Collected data
::::::::

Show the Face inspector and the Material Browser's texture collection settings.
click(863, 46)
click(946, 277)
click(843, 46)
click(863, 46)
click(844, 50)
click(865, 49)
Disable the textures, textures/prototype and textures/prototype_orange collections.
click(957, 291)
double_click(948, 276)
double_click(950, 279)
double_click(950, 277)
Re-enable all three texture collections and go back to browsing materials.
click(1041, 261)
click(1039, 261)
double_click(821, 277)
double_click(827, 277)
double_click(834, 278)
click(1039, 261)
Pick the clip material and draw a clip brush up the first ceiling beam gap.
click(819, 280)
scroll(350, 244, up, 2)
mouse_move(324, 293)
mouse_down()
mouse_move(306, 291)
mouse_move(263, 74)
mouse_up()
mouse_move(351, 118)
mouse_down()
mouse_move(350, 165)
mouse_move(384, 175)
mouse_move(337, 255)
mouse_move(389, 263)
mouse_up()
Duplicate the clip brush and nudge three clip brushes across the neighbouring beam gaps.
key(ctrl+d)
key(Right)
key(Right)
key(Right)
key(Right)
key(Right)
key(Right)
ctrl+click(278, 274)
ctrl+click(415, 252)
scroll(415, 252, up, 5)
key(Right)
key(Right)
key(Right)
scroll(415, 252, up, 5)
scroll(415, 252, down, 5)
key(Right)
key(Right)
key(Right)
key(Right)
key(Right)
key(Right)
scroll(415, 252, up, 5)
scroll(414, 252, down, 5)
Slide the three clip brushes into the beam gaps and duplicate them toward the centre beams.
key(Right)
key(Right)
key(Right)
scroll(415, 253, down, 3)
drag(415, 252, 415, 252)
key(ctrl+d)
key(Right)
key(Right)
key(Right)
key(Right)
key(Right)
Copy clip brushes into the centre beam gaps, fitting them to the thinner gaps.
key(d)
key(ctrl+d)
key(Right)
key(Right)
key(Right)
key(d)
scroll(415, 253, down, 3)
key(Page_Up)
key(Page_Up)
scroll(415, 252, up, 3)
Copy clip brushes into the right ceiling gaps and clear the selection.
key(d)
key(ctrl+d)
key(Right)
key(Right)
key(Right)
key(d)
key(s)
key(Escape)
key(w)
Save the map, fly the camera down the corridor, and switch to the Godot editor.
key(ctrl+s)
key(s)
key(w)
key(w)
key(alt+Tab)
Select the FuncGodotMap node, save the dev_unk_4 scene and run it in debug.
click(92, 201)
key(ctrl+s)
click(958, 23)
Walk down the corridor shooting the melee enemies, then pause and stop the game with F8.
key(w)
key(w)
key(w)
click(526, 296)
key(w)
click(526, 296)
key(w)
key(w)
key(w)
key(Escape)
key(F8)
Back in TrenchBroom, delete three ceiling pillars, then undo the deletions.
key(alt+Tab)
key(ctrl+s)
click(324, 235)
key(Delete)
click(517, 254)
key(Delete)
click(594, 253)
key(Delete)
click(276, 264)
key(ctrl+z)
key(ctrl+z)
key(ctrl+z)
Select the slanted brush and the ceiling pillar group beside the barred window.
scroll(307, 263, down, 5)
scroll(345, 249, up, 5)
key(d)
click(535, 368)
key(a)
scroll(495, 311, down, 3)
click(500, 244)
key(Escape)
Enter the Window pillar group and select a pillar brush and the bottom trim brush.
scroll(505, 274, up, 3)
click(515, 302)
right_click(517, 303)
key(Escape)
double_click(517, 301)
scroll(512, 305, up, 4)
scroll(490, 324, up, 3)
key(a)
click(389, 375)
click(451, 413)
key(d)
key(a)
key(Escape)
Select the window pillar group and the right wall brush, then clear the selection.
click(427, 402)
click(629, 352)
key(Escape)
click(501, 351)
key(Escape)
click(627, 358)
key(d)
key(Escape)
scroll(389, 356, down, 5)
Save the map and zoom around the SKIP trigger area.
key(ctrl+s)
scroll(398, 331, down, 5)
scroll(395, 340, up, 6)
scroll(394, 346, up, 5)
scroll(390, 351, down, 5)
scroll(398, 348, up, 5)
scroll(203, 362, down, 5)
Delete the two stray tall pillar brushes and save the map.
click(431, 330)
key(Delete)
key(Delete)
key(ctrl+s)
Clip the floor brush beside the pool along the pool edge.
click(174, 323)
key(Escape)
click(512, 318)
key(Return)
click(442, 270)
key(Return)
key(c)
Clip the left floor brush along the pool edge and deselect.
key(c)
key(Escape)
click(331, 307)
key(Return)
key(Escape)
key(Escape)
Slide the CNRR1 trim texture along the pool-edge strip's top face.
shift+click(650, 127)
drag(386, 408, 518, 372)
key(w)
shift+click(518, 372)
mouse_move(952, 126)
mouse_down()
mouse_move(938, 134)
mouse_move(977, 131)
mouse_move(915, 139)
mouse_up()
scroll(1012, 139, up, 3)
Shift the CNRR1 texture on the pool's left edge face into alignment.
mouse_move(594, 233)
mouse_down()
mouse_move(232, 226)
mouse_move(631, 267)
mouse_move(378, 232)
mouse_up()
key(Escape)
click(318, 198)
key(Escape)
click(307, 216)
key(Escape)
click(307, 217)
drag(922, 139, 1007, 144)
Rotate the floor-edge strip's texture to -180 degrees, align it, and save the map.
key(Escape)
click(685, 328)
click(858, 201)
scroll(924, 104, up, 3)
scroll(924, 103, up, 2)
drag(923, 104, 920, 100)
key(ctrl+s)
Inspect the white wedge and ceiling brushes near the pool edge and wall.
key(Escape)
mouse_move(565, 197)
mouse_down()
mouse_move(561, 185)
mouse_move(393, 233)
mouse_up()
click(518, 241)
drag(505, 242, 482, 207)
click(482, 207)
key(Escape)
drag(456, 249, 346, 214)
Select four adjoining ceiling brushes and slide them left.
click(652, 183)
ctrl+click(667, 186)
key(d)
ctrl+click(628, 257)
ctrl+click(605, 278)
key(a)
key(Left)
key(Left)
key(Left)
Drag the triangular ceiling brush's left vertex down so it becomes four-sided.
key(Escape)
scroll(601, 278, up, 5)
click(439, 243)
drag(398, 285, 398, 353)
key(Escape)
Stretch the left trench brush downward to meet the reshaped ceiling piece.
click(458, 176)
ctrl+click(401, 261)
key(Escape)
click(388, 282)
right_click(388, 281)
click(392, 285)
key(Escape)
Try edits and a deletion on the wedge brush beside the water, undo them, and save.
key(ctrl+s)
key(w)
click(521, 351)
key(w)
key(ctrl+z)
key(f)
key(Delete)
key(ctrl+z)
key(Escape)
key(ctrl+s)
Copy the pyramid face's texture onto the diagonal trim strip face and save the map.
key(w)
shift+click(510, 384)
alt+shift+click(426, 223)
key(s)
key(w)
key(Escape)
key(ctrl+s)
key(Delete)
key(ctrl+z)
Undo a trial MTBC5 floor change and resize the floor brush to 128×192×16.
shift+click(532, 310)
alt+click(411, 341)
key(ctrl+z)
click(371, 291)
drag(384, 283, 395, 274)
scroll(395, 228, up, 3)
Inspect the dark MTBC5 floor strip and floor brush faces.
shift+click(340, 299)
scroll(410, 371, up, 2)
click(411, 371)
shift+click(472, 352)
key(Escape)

::::::::

* ASSIGNED TASK:
Working from the records above, find how many lines contain the string "wall" and answer with the bare number.

* TASK SOLUTION:
2